» What you will do
Reproduce exactly the lines of the material beneath, from the line that contains "3 scene objects are listed." to the line that contains "flower arrangement ([176,112,195,129])", both included, and no other lines.
□ □ □ □ □ □ □
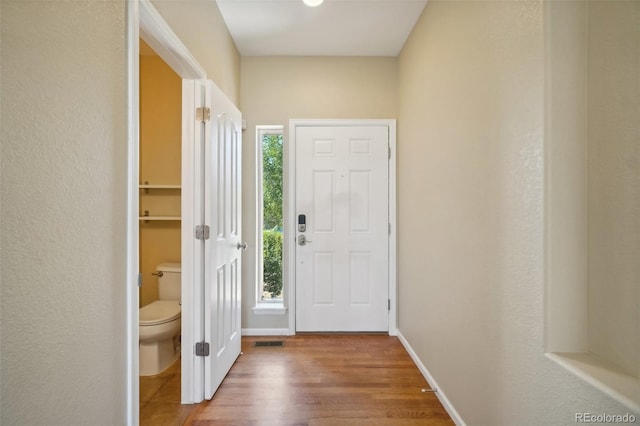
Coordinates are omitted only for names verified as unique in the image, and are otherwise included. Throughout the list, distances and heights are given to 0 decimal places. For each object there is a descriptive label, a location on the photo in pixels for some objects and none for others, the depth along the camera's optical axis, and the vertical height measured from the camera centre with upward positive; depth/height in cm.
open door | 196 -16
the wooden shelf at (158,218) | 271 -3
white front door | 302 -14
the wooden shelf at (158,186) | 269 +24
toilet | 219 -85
□ □ □ □ □ □ □
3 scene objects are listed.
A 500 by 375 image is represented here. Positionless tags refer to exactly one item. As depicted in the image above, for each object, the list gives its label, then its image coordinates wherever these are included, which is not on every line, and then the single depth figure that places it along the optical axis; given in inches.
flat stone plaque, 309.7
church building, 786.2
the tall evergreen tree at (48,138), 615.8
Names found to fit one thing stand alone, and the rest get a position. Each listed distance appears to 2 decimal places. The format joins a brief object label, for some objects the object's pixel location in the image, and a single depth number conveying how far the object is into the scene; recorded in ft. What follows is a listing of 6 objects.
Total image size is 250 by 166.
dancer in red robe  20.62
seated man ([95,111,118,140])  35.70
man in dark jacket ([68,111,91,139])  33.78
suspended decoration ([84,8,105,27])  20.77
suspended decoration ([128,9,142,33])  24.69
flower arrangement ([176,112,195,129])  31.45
□ □ □ □ □ □ □
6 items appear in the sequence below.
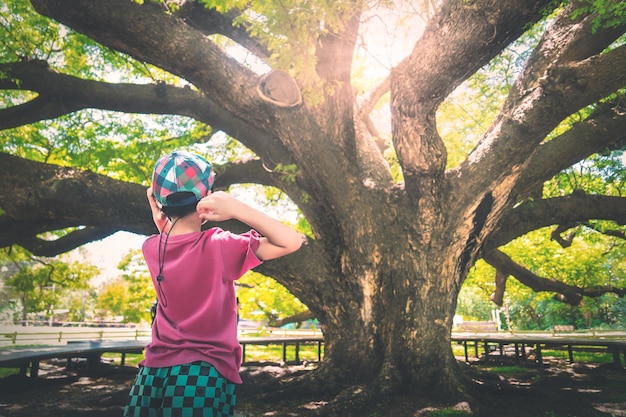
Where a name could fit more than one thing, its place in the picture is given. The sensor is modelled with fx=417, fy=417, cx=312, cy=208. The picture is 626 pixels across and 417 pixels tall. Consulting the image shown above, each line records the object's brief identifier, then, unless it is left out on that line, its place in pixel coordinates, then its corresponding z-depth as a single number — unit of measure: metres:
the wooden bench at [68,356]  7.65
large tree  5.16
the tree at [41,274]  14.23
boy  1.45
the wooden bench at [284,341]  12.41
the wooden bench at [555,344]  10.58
□ □ □ □ □ □ □
» Response box
3 scene objects are listed.
A 500 by 375 image is represented here. Positionless tags refer to exactly one item. As depicted in the image above, for each object, the list gives its label, then its image coordinates wherever these are included, which is not on every line, and then the single depth figure that places it along the optical axis; given in inches.
flat stone plaque, 309.7
church building, 786.2
the tall evergreen tree at (48,138), 615.8
Names found to fit one thing stand alone, and the rest get a position. Each listed distance appears to 2 decimal places. The format joins a brief object label, for some objects the object's pixel location in the image, and a single depth number conveying how far the object is into the scene; recorded in ft. What follows is a listing of 6 objects.
Total image size is 250 by 166.
dancer in red robe  20.62
seated man ([95,111,118,140])  35.70
man in dark jacket ([68,111,91,139])  33.78
suspended decoration ([84,8,105,27])  20.77
suspended decoration ([128,9,142,33])  24.69
flower arrangement ([176,112,195,129])  31.45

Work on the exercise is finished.